→ Alıntı
----------------------------------------

Eğitim Reformu Girişimi (ERG), Eğitim İzleme 2023 yılı raporuna göre 2022-23 öğretim yılında zorunlu eğitim çağındaki yaklaşık 442 bin 643 çocuk eğitimin dışında kaldı. TÜİK rakamlarına göre “çocuk işçi” sayısı yüzde 22.1. Yani çocuklarımız yoksulluktan dolayı okulunu terk etmek zorunda kalıyor. AKP’giller’in çocuk işçiliği yasal kılıfına uydurması demek olan MESEM’ler aracılığıyla çocuklarımız fabrika cehennemine atılıyor.

----------------------------------------

→ İncelenen Veriler
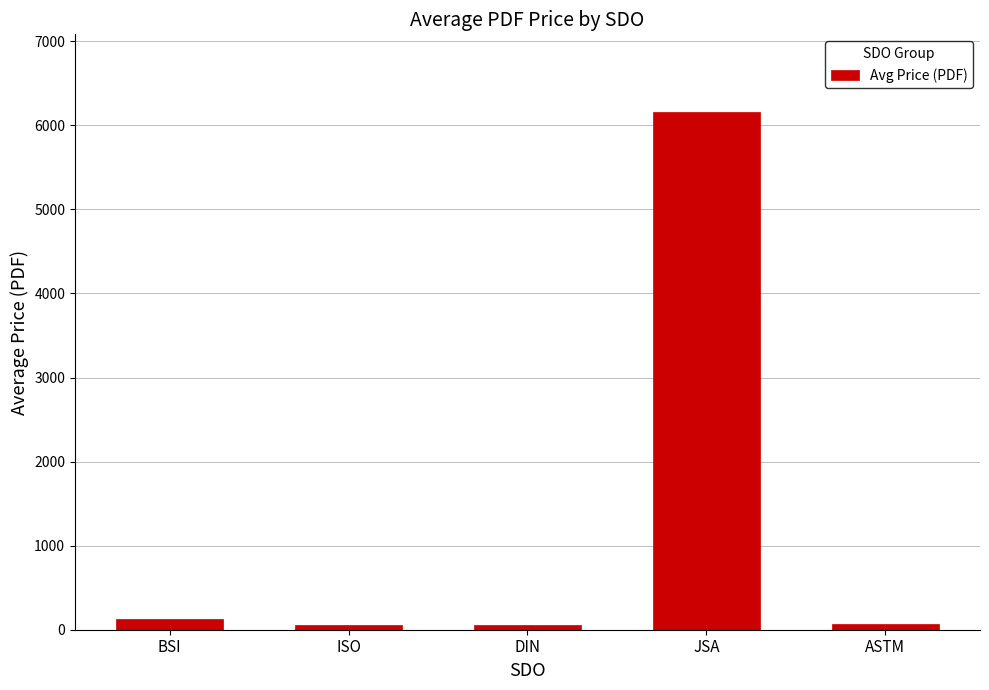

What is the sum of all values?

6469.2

----------------------------------------

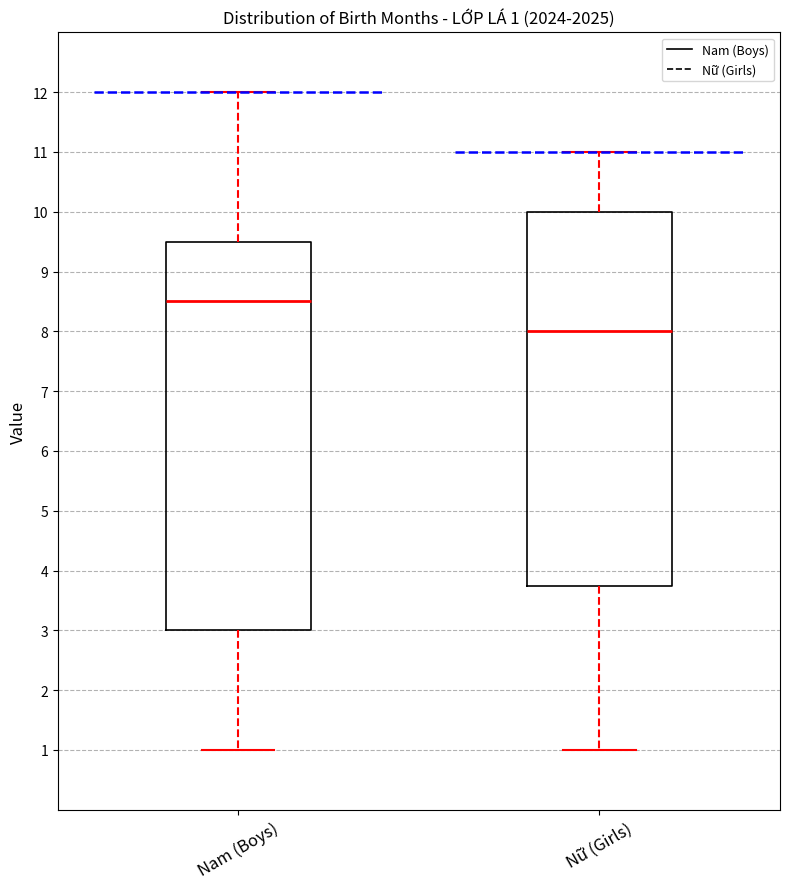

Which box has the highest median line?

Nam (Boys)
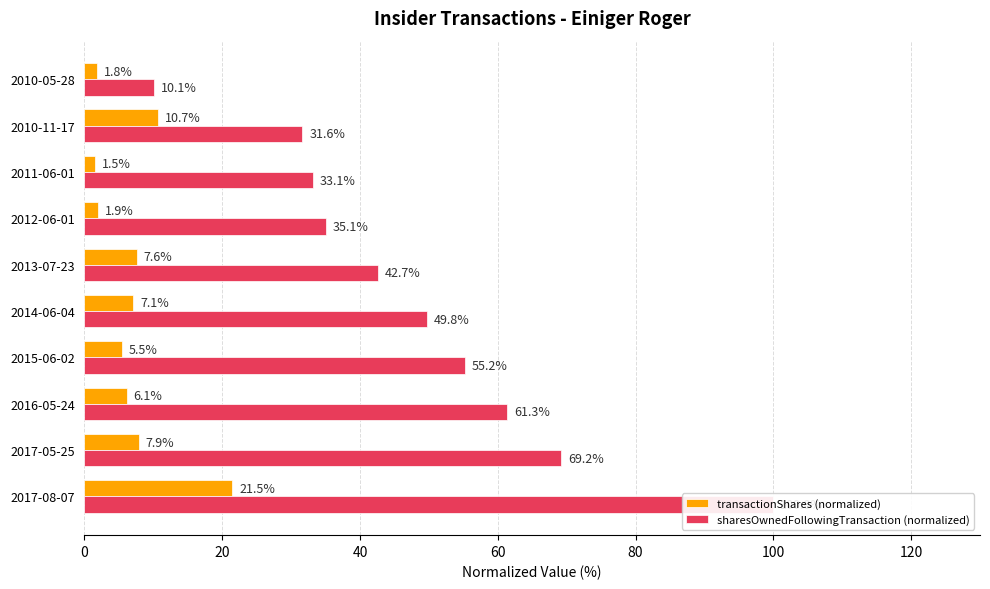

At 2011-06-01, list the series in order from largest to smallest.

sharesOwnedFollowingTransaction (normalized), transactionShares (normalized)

----------------------------------------

→ Yapılacaklar
**a.** Şu ifadeler alıntıyla uyuşuyor mu: (i) 2022-23 öğretim yılında zorunlu eğitim çağındaki yaklaşık 442 bin 643 çocuk eğitimin dışında kaldı; (ii) TÜİK rakamlarına göre çocuk işçi sayısı yüzde 32.1'dir; (iii) verilen rakamlar Eğitim İzleme 2021 raporuna dayanmaktadır? Her biri için evet ya da hayır deyip kararı belirleyen sözcükleri alıntıdan birebir aktarır mısınız?
**b.** Alıntının "Eğitim Reformu Girişimi" ile başlayıp "fabrika cehennemine atılıyor." ile biten kısmını aynen yeniden yazar mısınız?
**c.** Alıntıdaki "Yani çocuklarımız yoksulluktan dolayı okulunu terk etmek zorunda kalıyor." cümlesini İngilizceye çevirir misiniz?
Kayıtların burada hiçbir rolü yoktur.

→ Cevaplar
**a.**
(i) Evet: "zorunlu eğitim çağındaki yaklaşık 442 bin 643 çocuk eğitimin dışında kaldı"
(ii) Hayır: "sayısı yüzde 22.1"
(iii) Hayır: "Eğitim İzleme 2023 yılı raporuna göre"

**b.**
Eğitim Reformu Girişimi (ERG), Eğitim İzleme 2023 yılı raporuna göre 2022-23 öğretim yılında zorunlu eğitim çağındaki yaklaşık 442 bin 643 çocuk eğitimin dışında kaldı. TÜİK rakamlarına göre “çocuk işçi” sayısı yüzde 22.1. Yani çocuklarımız yoksulluktan dolayı okulunu terk etmek zorunda kalıyor. AKP’giller’in çocuk işçiliği yasal kılıfına uydurması demek olan MESEM’ler aracılığıyla çocuklarımız fabrika cehennemine atılıyor.

**c.** So our children are being forced to leave school because of poverty.